アメリカのバイデン大統領は、日本製鉄による「USスチール」の買収計画に反対している労働組合の本部で演説し、買収に否定的な考えを強調しました。大統領の真意はどこにあるのでしょうか?

記者
「バイデン大統領が全米鉄鋼労働組合の本部に姿を見せました。演説を始めています」

アメリカ バイデン大統領
「USスチールは1世紀以上にわたり、アメリカの象徴的な企業だった。今後も完全なアメリカ企業であり続けるべきだ」

バイデン大統領は17日、日本製鉄によるUSスチールの買収計画に反対しているUSW=全米鉄鋼労働組合に歩調を合わせる姿勢を改めて鮮明にしました。

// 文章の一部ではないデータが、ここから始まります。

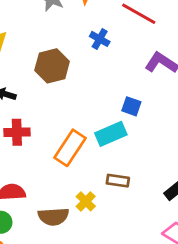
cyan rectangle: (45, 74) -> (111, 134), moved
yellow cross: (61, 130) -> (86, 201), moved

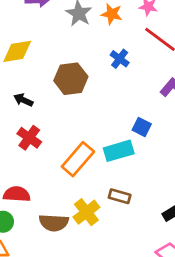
red cross: (17, 132) -> (29, 138), turned 30
yellow cross: (86, 201) -> (86, 212), size x1.4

バイデン氏がUSWに寄り添うのにはワケがあります。USWの本部があるペンシルベニア州は大統領選の勝敗を左右する激戦州で、トランプ前大統領との大接戦が予想されています。

バイデン氏は勝つために、州内だけで5万人もの組合員を抱えるUSWの支持が欠かせないのです。

全米鉄鋼労働組合(USW) マッコール委員長
「私たちは大統領が買収計画を支持しない考えを示したことに感謝しています」

バイデン氏が労働組合にアピールしている国内産業保護の姿勢は、トランプ氏が訴える「アメリカファースト」とそっくりです。

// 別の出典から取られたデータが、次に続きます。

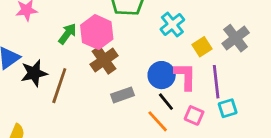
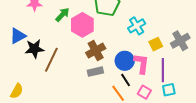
green arrow: (67, 34) -> (62, 15), moved
brown cross: (104, 60) -> (96, 51), moved

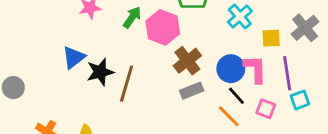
yellow square: (156, 44) -> (271, 38), turned 32

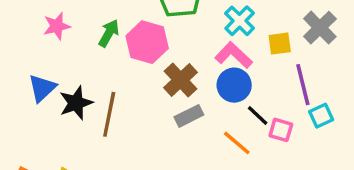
pink L-shape: (255, 69) -> (234, 55), moved, turned -40
black line: (236, 96) -> (258, 115), moved

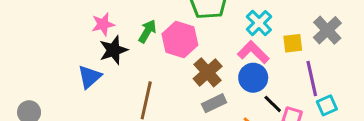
black star: (76, 103) -> (113, 50), moved

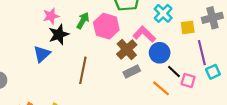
gray cross: (327, 30) -> (212, 18), turned 30
pink L-shape: (253, 52) -> (144, 34), moved

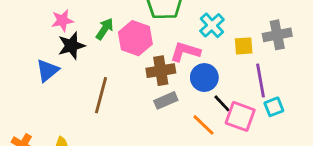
pink L-shape: (144, 34) -> (185, 52), turned -30
brown cross: (127, 49) -> (161, 71), turned 30
pink square: (188, 80) -> (240, 116), size x1.5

日本製鉄による買収計画は、大統領選を前に内向きになるアメリカに振り回される状況が続きます。

一方、この演説の中で、バイデン大統領は中国製の鉄鋼とアルミに課している制裁関税を、現在の3倍に引き上げることを検討すると正式に表明しました。

バイデン氏は、中国政府が鉄鋼メーカーに多額の補助金を支給して過剰な生産を行い、鉄鋼価格の下落を招いているとして「不正を働いている」と強く批判。国内の鉄鋼産業を保護する政策を改めてアピールした形です。